ACCEPTED PAPERS

Autonomous mobile robots are increasingly performing tasks in our daily environments, e.g., cleaning offices or order picking in supermarkets. In such human-populated scenarios, it is crucial that these robots always navigate safely when performing their task. Existing state-of-the-art methods can ensure safety, but often require deterministic motions of humans and may lead to conservative behavior in dense human-populated environments. In this study, we investigate the use of control barrier functions (CBFs) and time-based rapidly exploring random trees (RRTs) to combine local safety with global task performance. We propose a trade-off function to balance safety and task progress in densely populated scenarios. Moreover, we ensure passive safety while accounting for the uncertain future motions of humans. We will validate our approach in simulation with different densities of humans, and on a real TIAGo robot. Preliminary results show that our algorithm improves performance in scenarios with tight spaces.

Collaborative robots are increasingly deployed alongside humans in factories, hospitals, schools, and other domains to enhance teamwork and efficiency.
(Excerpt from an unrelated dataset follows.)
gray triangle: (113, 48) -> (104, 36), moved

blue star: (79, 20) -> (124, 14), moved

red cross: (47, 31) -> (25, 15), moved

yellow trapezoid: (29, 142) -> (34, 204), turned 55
Systems that seamlessly integrate humans and robots into cohesive teams for coordinated and efficient task execution are needed, enabling studies on how robot collaboration policies affect team performance and teammates' perception of trust, fairness, and robot acceptance. Existing systems are limited, typically involving one human and one robot, and thus require more insight into broader team dynamics. Many rely on games or virtual simulations, neglecting the impact of a robot's physical presence. Most tasks are turn-based, hindering simultaneous execution and affecting efficiency. This paper introduces CoHRT (Collaboration System for Human-Robot Teamwork), which facilitates multi-human-robot teamwork through seamless collaboration, coordination, and communication. CoHRT utilizes a server-client-based architecture, a vision-based system to track task environments, and a simple interface for team action coordination. It allows for the design of tasks considering the human teammates' physical and mental workload and varied skill labels across the team members. We used CoHRT to design a collaborative block manipulation and jigsaw puzzle-solving task in a team of one Franka Panda robot and two humans. CoHRT is extensible to larger teams and diverse tasks. The system enables recording multi-modal collaboration data to develop adaptive collaboration policies for robots. We propose several research directions to utilize CoHRT in human-robot collaboration research and plan to open-source the system for the research community.

Robots continue to demonstrate significant benefits in assisting humans with repetitive and laborious tasks across various industries, so ensuring safe interactions becomes increasingly critical. This need is particularly pressing in agriculture, where dynamic environments and diverse tasks pose unique safety challenges. This paper introduces an advanced Safe Human-Robot Interaction framework specifically tailored for agricultural robots. The framework emphasizes safe collaboration and coexistence with both untrained and trained individuals, adhering to international safety standards and European directives. A central feature of our framework is a robust Finite State Machine that adeptly manages robot behavior across various operational states, ensuring adaptability to the various contexts of human interaction, such as collaboration or coexistence. To validate the framework, a set of criteria was implemented to infer the safety level, aiming to demonstrate improvements in safety, reliability, and operational efficiency. The intention of the safe human-robot interaction framework is to enhance the safety and functionality of agricultural robots, facilitating their broader adoption and more effective use in Agro-Food systems.

Unprecedented possibilities of quadruped robots have driven much research on the technical aspects of these robots. However, the social perception and acceptability of quadruped robots so far remain poorly understood. This work investigates whether the way we design quadruped robots' behaviors can affect people’s perception of safety in interactions with these robots. We designed and tested a dominant and submissive personality for the quadruped robot (Boston Dynamics Spot). These were tested in two different walking scenarios (head-on and crossing interactions) in a 2x2 within-subjects study. We collected both behavioral data and subjective reports on participants' perception of the interaction. The results highlight that participants perceived the submissive robot as safer compared to the dominant one. The behavioral dynamics of interactions did not change depending on the robot's appearance. Participants' previous in-person experience with the robot was associated with lower subjective safety ratings but did not correlate with the interaction dynamics. Our findings have implications for the design of quadruped robots and contribute to the body of knowledge on the social perception of non-humanoid robots. We call for a stronger standing of felt experiences in human-robot interaction research.

For robots to revolutionize our daily lives, they must be able to safely interact with humans. In this paper, we seek to learn a robot policy guaranteed to satisfy safety constraints for human-robot interactions. Typical RL algorithms only encourage constraint satisfaction through reward shaping. However, such soft constraints cannot offer the safety guarantees necessary for HRI. To address this gap, we propose POLICEd RL, a novel RL algorithm explicitly designed to enforce affine hard constraints in closed-loop with a black-box environment. Our key insight is to make the learned policy be affine around the unsafe set and to use this affine region as a repulsive buffer to prevent trajectories from violating the constraint. We prove that such policies guarantee constraint satisfaction. Our results demonstrate the capacity of POLICEd RL to enforce hard constraints in robotic tasks while significantly outperforming existing methods.